The church was designated a Grade I listed building on 10 June 1954.

In 1853, a fine organ was erected by Gray and Davison. It was a three manuals organ with pedals, containing 13 stops on the Great-organ, 12 stops on the Swell-organ, 10 stops on the Choir-organ and 8 on the pedal. In total there were 6 couplers. A specification of the organ as it now is can be found on the National Pipe Organ Register. One of the first organists was Edmund Hart Turpin. In 1903 a sub bass 16 ft was added to the choir-organ.

==University church==
From 1963 to 1994, it was known as the University Church of Christ the King and served the Anglican Chaplaincy to the Universities and Colleges of the Diocese of London. In practice, it was a worship centre for students living in the university halls nearby, but was also used occasionally for London-wide events, with a very strong emphasis on music in worship (under the successive musical directorships of Ian Hall, Alan Wilson and Simon Over).

This new role was begun with a morning Eucharist at which the Bishop of London, the Right Reverend Robert Stopford, celebrated and an Evensong with the former Bishop of London, J. W. C. Wand, preaching), both on 6 October 1963. During this period, a Thanksgiving Eucharist was celebrated on 27 November 1988 for the 25th anniversary of this role, with the Right Reverend Michael Marshall preaching and, on 6 December 1983, the memorial service for Nikolaus Pevsner was held here.

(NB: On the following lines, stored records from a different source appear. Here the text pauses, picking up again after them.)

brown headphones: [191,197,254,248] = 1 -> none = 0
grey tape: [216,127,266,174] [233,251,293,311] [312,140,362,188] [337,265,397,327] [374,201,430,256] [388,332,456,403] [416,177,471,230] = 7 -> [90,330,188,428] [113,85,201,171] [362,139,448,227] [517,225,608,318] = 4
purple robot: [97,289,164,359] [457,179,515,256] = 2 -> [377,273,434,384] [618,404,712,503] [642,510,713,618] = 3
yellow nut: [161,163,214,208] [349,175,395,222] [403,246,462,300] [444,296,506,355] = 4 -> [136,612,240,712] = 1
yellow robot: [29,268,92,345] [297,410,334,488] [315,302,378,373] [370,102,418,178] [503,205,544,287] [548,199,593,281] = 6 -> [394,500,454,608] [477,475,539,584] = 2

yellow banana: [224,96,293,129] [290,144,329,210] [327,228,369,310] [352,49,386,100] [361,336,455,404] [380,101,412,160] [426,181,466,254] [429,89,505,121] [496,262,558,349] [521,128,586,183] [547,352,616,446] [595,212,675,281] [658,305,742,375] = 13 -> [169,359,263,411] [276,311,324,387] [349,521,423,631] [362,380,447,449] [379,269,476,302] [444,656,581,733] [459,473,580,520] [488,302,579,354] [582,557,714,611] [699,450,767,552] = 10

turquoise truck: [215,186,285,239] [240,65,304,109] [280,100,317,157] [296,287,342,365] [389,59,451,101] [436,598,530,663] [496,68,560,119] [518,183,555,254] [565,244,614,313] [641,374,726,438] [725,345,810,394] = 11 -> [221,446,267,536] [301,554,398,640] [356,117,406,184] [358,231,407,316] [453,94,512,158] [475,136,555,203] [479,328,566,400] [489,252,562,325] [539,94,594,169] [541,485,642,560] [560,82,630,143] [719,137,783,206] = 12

The last Chaplaincy Sunday service was held on 28 June 1992, but a weekday Eucharist continued to be celebrated in the English Chapel. The last chaplaincy service was conducted on Ash Wednesday (16 February) 1994 by the Reverend Alan Walker of the University of Westminster; The diocese surrendered its lease on the church to the trustees on 30 June. A popular student venue, the Crypt Café, ran in the basement for several years until that date.

==Euston Church ==
Euston Church, a Church of England Bishop's Mission Order plant from St Helen's Church, Bishopsgate, started meeting in the church from September 2015, with services at 11am, 3pm and 5pm.

==Forward in Faith==
The Lady Chapel (English Chapel) at the east end of the church is used by the Anglican Forward in Faith movement. Mass is celebrated on each weekday at 12.30 pm.